#### TO-DO ITEM:
Would you set down every line of the data below exactly as it reads?

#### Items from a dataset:

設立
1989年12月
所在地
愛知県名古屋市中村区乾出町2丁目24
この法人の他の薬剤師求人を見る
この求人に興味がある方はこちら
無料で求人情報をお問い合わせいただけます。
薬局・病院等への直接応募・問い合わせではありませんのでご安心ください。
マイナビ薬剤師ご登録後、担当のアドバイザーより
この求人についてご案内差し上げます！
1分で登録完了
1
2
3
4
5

#### REPLY TO THE TASK:
設立
1989年12月
所在地
愛知県名古屋市中村区乾出町2丁目24
この法人の他の薬剤師求人を見る
この求人に興味がある方はこちら
無料で求人情報をお問い合わせいただけます。
薬局・病院等への直接応募・問い合わせではありませんのでご安心ください。
マイナビ薬剤師ご登録後、担当のアドバイザーより
この求人についてご案内差し上げます！
1分で登録完了
1
2
3
4
5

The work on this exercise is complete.